# PASSAGE TO READ

>>>>>

Was the 7th Circuit just applying the settled precedent in Miller? The one where a few Justices decided for all of us that the 2A protects only a collective right? The one I would like to see revisited?
Let me ask you a question...
What would you like to see happen now? The DC Circuit ruling can be left to stand, or the SC can hear it for the reasons offered by either side in the cert petition and cross petition, or they can choose their own reasons to hear it.
All of it is out of our hands now. The DC Court has ruled, and the SC might or might not take the case, and there's nothing any of us can do but to hope for our preferred outcome. I can't tell which outcome you prefer at this point.
So what, if anything, should the SC do with the case(s)?
To: publiusF27
"I can't tell which outcome you prefer at this point."I would prefer the U.S. Supreme Court refuse the case, without comment, and let the DC Circuit decision stand.

<<<<<

# REQUIREMENT
In the passage about the DC Circuit ruling, what outcome does the reply addressed to publiusF27 say it would prefer?

# MATERIAL SUPPLIED
>>>>>

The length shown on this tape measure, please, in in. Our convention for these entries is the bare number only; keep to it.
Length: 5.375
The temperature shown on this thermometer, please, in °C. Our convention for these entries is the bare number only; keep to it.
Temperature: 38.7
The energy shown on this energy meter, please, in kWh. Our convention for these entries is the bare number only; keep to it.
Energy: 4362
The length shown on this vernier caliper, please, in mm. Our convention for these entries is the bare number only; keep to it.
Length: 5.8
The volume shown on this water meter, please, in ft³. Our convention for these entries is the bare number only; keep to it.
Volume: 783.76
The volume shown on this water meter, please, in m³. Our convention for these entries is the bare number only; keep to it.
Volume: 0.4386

<<<<<
>>>>>

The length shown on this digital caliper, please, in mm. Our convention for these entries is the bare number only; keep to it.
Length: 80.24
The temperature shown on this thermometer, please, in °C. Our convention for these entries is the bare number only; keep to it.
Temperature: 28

<<<<<

# RESULT OF THE EXERCISE
It would prefer that the U.S. Supreme Court refuse the case, without comment, and let the DC Circuit decision stand.